There were 20.2% fewer pending sales in 2022 compared to 2021. As seen in the chart below, there were 42,416 offers accepted in 2022 compared to 53,165 in 2021. However, this number is not one to worry over, as it is a sign of an adjusting market which is much needed. Homes are no longer flying off the market, bidding wars have lessened with that fact that buyers are now unable to make an offer as easily on a home with increased mortgage rates – all factors contributing to increasing inventory. Further evidencing this, you can see homes pending in 2022 look very similar to 2019 which was a pre-Covid market.

2022 and Beyond

Nationally, sales were down and prices were up so Connecticut’s market behavior is parallel with the grander national story.  Comparing an adjustment year to a historic year of frenzied sales and anemic inventory is bound the yield the results we have here.  Sales down, prices up.  The pace of 2021 wasn’t sustainable and put the market in the position it’s in, with a need for an adjustment back to earth.  2023 will continue down the path of this adjustment and Anthony clearly explained what that means in his 2023 predictions.  The low rates have caused a dicey situation with sellers, as they’re clinging to their 2-4% rate instead of listing their homes.  Most sellers become buyers, and losing that rate is the stopgap.

Sellers should list, and will inevitably if they have to. It’s just a matter of time as real estate is not just driven by opportunity.
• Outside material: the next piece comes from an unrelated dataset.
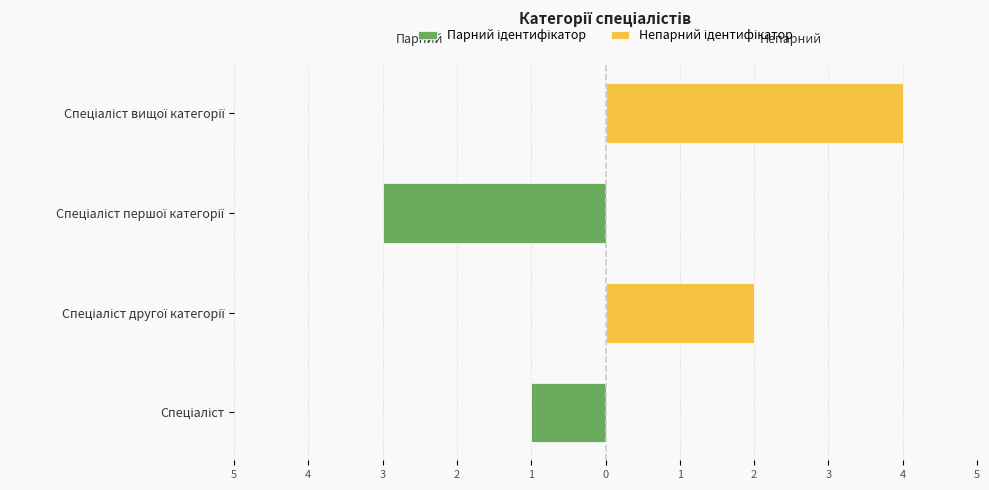

Which series changed the most between 5 and 2?

Непарний ідентифікатор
It’s also driven by need when live events change things for people such as growing family, relocation, divorce, and more.  When that time comes for sellers, they should be made aware of the fact that they have options such as mortgage assumptions or Buydowns or where the first few year’s payments reflect a lower rate to help ease into an eventual higher rate. 

Buyers are taking their time to save more money or perhaps rent for one more year, due to the sticker shock of the higher cost of borrowing and the rising prices.  But in the end the benefits to homeownership shouldn’t be ignored.  Prices are starting to lose their steam, and sellers with homes that have sat for a little while are more inclined to work together and negotiate terms to get the deal done, so now is a great time to get in the market before the spring rush.  Get in and get out before the competition heats up and multiple offers become prevalent again.

Once the deal is done, homeowners are essentially paying themselves, and the peace of mind is priceless; paying your own mortgage instead of the landlord’s, the tax benefits, seeing your equity rise as time goes on, and the ability to control your domain are all key benefits among many.  If getting in the market is on your radar, now is the time to get prepared with an expert REALTOR to get started off on the right foot.